In the biblical truth, however, everything is secured by God. I may fail to follow his revealed will--his law--but I cannot thwart his true purposes for me (his "hidden will" or "will of decree"). "Many are the plans in a man's heart, but it is the LORD's purpose that prevails" (Proverbs 19:21; see also 16:9, 33; Ephesians 1:11). I can rest in knowing that when I'm faced with two or more choices, neither of which is sinful, then I'm free to really choose and know that all that follows is in God's hands and is according to his plan. I don't have to fear ruining God's will for my life. Only in this way are my choices truly free. And I can rest assured that even when I fail in sin, the Potter does not throw out rebellious, deformed clay. He rather reshapes it again in patience and grace (Jeremiah 18).

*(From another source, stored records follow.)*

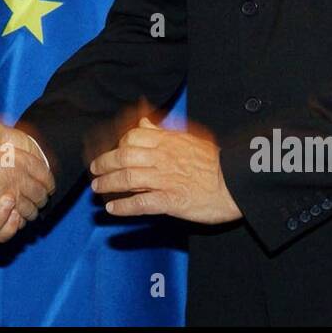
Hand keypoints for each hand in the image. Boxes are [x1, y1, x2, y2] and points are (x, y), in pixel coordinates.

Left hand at [89, 117, 241, 223]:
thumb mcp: (189, 139)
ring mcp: (165, 180)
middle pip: (124, 157)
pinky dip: (124, 206)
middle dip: (105, 164)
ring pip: (128, 179)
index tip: (111, 152)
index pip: (132, 138)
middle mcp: (162, 159)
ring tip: (98, 189)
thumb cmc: (216, 162)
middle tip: (94, 172)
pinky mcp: (171, 201)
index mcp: (167, 142)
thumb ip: (163, 132)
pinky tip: (113, 209)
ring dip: (109, 184)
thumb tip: (144, 122)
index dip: (117, 146)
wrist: (236, 183)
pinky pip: (141, 203)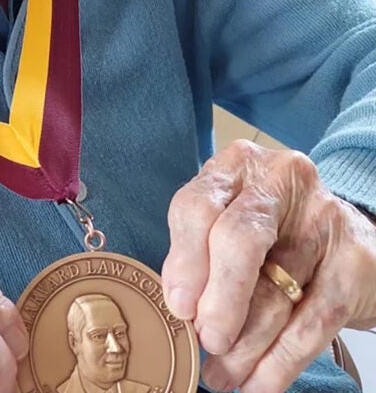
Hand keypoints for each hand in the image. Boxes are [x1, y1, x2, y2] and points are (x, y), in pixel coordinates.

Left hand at [161, 139, 375, 392]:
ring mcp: (323, 218)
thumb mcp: (226, 220)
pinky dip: (280, 362)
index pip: (198, 206)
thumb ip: (197, 250)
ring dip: (244, 346)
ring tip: (222, 374)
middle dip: (218, 300)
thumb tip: (178, 302)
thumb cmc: (269, 228)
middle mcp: (281, 180)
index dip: (184, 261)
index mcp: (237, 164)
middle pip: (238, 240)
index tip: (178, 307)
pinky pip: (311, 323)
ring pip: (274, 292)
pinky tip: (258, 383)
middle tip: (206, 340)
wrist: (345, 236)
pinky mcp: (355, 261)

In addition, because God has the sovereign power to actually bring the consequences and fruit of my decisions to pass and to make them stick, only a Reformed view makes my choices truly meaningful, more than just vain hopes thrown cast to the winds of chance. God has the ability to "establish the work of our hands for us" (Psalm 90:17), giving lasting weight to our choices and actions. Otherwise I would have no confidence that my decisions to follow God would not be corrupted by someone else; the world would be ruled by existentialist Angst. But it is not so, for "the earth is the LORD's, and everything in it, the world, and all who live in it" (Psalm 24:1).
*DeYoung, pastor at University Reformed Church (RCA) in East Lansing, MI, has now put his excellent sermon series "Wisdom and the Will of God" into a new book format titled Just Do Something. I'm really looking forward to reading it.
** This is not to say that others outside the Reformed tradition do not hold similar views, but they've largely been influenced by Augustine or the reformers.